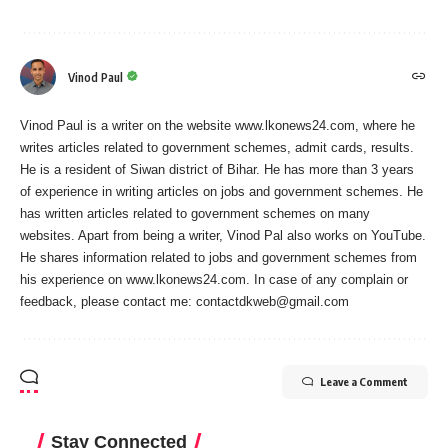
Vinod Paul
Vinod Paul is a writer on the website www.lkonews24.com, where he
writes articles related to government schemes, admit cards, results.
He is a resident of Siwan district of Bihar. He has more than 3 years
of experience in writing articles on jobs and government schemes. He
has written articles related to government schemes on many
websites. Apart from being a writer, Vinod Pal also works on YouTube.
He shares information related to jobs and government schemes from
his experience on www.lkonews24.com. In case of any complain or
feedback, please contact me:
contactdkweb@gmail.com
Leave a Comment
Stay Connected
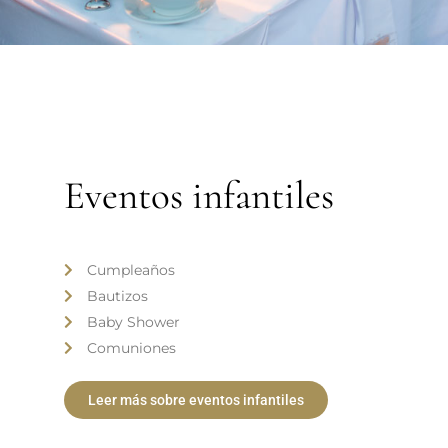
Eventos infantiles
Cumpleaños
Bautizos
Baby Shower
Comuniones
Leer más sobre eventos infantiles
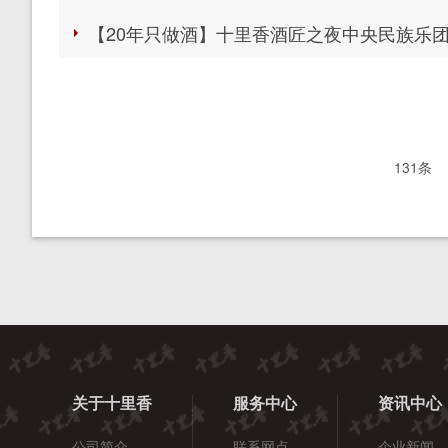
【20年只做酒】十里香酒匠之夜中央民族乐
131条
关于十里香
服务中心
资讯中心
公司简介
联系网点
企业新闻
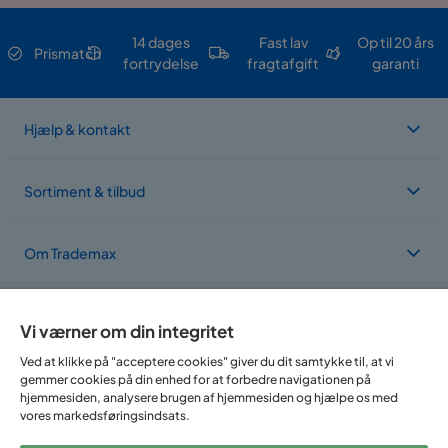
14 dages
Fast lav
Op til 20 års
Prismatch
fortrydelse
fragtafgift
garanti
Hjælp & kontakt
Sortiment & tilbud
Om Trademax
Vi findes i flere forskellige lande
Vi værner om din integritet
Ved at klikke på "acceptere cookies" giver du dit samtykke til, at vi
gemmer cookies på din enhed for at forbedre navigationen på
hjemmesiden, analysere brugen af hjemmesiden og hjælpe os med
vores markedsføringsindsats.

━━━━━━━━━━━━━━━━━━━━━━━━━━━━━━

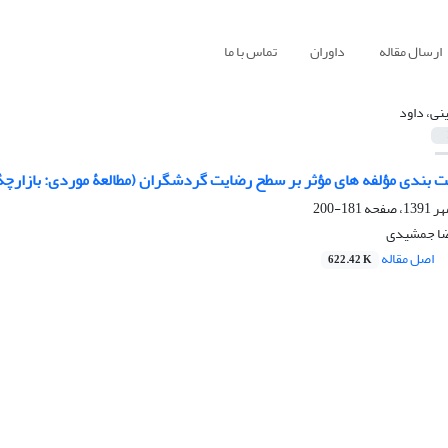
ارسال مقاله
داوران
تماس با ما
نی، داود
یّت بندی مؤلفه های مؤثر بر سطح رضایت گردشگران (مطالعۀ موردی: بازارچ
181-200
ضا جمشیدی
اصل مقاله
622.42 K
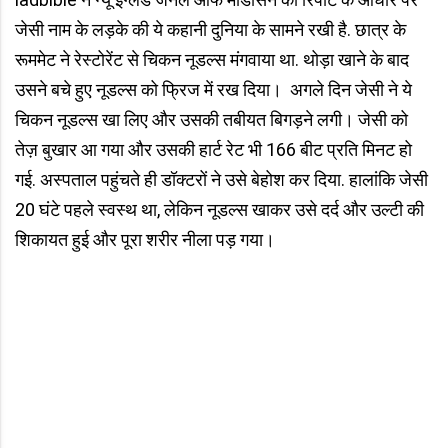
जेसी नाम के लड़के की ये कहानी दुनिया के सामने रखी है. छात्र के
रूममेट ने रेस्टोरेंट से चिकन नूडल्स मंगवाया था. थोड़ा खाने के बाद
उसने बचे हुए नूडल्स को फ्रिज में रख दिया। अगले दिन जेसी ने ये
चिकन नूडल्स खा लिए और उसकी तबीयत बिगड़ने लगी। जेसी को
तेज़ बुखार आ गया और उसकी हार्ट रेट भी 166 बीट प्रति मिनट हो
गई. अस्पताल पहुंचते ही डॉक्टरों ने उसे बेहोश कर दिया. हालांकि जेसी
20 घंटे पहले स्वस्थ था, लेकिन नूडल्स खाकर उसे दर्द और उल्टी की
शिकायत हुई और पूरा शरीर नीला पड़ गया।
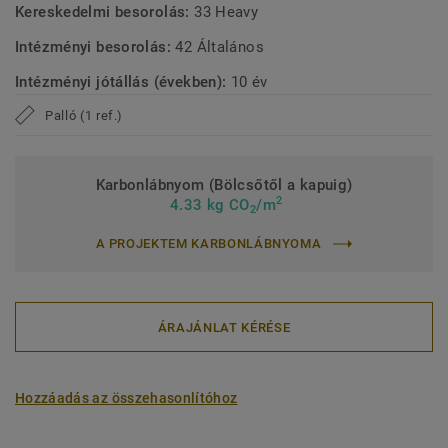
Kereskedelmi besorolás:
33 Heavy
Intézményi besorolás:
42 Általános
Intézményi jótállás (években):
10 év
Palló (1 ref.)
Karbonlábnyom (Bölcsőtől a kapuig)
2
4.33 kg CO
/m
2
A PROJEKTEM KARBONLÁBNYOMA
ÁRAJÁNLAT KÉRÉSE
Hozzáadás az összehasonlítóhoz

━━━━━━━━━━━━━━━━━━━━━━━━━━━━━━

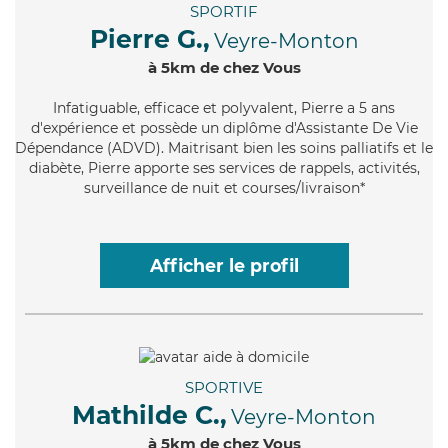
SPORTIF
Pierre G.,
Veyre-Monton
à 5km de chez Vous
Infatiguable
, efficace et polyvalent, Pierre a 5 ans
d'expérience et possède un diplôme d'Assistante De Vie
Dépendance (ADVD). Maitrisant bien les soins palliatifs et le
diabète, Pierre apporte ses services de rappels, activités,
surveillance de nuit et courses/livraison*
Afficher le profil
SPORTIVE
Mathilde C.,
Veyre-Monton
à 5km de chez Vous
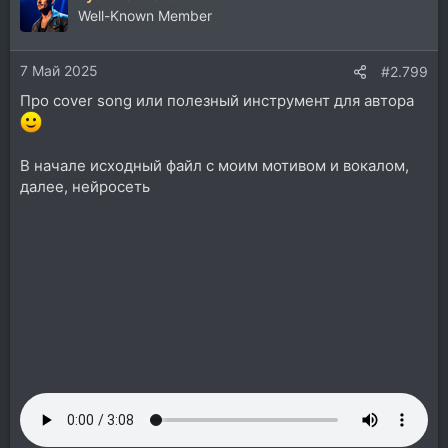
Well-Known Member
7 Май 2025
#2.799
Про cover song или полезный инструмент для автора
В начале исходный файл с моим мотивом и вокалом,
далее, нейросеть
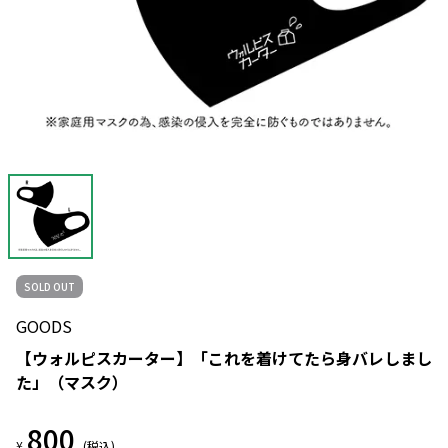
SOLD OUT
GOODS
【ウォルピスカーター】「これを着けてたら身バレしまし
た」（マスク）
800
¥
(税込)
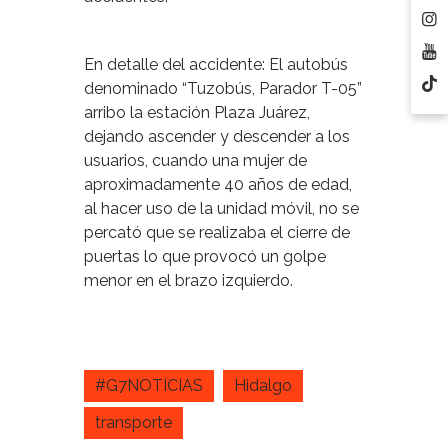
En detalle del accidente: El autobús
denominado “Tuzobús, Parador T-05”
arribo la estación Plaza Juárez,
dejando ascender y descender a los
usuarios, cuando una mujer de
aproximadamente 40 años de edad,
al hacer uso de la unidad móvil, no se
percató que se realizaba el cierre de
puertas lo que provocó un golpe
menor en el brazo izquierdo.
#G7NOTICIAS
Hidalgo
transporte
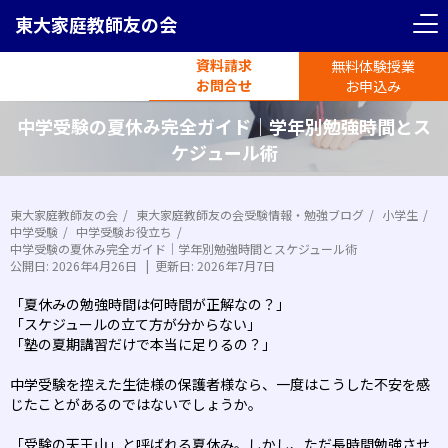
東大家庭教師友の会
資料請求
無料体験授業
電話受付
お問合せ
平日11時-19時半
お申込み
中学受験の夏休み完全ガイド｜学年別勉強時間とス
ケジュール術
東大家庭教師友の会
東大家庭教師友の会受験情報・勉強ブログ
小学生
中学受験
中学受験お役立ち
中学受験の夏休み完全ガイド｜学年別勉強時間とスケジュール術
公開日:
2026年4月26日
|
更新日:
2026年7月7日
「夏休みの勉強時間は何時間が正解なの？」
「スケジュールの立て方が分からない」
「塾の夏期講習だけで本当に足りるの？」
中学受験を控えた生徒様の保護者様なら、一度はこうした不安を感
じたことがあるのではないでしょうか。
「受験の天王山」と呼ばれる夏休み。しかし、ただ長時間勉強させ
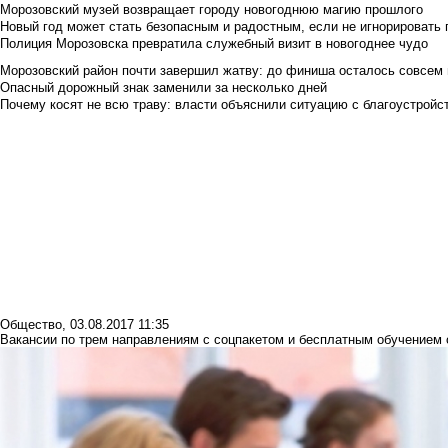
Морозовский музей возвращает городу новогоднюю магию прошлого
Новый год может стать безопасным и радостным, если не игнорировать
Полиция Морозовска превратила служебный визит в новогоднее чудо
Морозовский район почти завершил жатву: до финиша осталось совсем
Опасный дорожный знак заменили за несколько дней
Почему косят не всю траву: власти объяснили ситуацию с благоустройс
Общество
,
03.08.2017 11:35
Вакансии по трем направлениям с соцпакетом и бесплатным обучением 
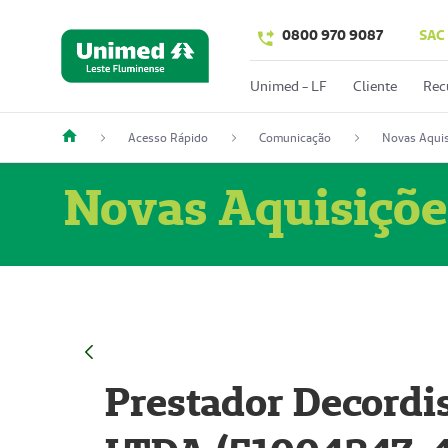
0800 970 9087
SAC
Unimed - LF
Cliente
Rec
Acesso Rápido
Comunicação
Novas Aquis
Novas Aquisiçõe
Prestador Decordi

━━━━━━━━━━━━━━━━━━━━━━━━━━━━━━

■ **To do**
Check each line of the entries for the string "Vinod". Copy the lines that have it.

■ **Task output**
Vinod Paul
Vinod Paul is a writer on the website www.lkonews24.com, where he
websites. Apart from being a writer, Vinod Pal also works on YouTube.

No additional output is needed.